More than anything, Warner was, as ex-linebacker Brant Boyer would say, “The best guy.”
That’s the thing. It’s not about bricks and paint. It’s about people. In this case, it’s about friendships — a brotherhood — that stretch back a quarter of a century.
Linebacker Charlie Camp was there Friday night, coming in from Texas. His first friend at Arizona, back in 1991, was Warner Smith. Football can be the ultimate melting pot. An African-American linebacker from the New Orleans area and a red-headed kid from a Southern Arizona mining town. Best friends. Imagine.
Rob Waldrop came in from California. Tedy Bruschi flew in from Boston.
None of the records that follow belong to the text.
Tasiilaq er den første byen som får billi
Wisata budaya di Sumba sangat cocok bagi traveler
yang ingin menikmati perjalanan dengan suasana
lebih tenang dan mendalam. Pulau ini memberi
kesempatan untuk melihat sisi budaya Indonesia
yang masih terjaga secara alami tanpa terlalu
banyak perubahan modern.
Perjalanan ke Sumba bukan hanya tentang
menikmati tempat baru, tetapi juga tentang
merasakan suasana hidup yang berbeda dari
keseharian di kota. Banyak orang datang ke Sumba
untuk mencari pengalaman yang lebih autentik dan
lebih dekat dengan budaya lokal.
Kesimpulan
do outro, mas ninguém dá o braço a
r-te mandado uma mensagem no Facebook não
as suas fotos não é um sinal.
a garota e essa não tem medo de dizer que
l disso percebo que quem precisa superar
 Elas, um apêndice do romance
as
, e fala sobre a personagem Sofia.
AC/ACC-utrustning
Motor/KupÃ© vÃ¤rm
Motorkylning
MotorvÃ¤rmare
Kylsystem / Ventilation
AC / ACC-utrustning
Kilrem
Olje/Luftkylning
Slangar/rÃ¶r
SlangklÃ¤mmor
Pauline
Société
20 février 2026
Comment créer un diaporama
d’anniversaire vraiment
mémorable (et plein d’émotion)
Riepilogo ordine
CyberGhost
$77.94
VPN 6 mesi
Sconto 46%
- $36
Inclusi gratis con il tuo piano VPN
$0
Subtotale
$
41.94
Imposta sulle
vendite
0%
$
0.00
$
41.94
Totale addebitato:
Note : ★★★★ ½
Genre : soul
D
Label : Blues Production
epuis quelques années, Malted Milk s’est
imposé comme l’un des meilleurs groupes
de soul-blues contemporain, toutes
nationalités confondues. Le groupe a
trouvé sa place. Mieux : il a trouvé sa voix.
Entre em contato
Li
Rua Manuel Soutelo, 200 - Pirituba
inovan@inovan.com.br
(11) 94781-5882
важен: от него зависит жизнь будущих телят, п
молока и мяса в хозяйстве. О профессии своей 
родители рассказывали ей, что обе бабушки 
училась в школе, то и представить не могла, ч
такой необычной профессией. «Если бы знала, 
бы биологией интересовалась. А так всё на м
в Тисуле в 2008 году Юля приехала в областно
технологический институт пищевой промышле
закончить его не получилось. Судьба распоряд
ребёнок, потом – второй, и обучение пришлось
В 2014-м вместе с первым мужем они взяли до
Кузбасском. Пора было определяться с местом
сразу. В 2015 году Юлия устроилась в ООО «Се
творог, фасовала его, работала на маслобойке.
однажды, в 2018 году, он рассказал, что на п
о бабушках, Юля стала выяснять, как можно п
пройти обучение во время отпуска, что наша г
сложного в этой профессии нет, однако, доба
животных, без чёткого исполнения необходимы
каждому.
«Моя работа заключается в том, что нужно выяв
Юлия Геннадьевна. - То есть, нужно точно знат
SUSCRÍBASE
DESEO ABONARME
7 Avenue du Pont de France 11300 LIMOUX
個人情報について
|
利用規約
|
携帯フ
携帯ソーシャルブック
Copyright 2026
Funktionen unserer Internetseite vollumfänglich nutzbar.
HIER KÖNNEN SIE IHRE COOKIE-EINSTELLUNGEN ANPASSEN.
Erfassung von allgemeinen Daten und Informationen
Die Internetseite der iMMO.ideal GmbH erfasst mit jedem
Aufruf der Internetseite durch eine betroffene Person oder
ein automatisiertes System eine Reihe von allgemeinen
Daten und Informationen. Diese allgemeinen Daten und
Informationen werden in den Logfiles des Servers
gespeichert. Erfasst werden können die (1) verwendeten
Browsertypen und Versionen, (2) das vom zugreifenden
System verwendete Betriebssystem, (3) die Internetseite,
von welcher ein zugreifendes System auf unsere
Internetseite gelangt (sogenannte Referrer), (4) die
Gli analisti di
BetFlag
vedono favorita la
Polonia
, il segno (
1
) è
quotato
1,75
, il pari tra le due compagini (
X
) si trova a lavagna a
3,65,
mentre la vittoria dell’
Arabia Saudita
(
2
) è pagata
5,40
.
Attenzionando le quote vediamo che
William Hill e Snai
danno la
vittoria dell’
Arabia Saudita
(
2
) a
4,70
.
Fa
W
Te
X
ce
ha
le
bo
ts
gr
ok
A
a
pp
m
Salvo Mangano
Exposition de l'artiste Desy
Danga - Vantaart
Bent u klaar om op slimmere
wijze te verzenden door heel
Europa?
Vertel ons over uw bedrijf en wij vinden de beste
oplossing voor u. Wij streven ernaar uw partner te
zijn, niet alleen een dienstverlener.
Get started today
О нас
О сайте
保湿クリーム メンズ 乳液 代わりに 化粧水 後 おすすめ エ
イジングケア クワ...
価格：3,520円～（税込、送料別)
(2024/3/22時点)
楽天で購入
College Football Hall of Famers, reunited.
Because of Warner, it was a who’s-who of Arizona football from the Tomey era — Waldrop, Bruschi, Boyer, Camp, Smigiel, George Malauulu, Keith Smith, Ty Parten, Brandon Sanders, Richard Dice, Jeff Hammerschmidt, Heath Bray, Dan White, Mike Heemsbergen, Rod Lewis, Paul Stamer, Mani Ott, Claudius Wright, Chris Lopez, Kelvin Hunter … let’s just say there were a lot of man-hugs Friday night.
Current Arizona defensive coordinator Marcel Yates made an appearance, and new head coach Kevin Sumlin, intent on improving the program’s “former player engagement,” carved out space in his busy schedule to engage with former players on 4th Avenue. Smart move. As someone said Friday night, it is especially this era of Wildcats who care about the program and don’t want anything in return. They just want to be connected.
Warner Smith is a connector.
As more than one person mentioned Friday night, Warner would have been proud of the huge gathering. Bricks and paint don’t bring people together. Warner did; still does. It has always about football family.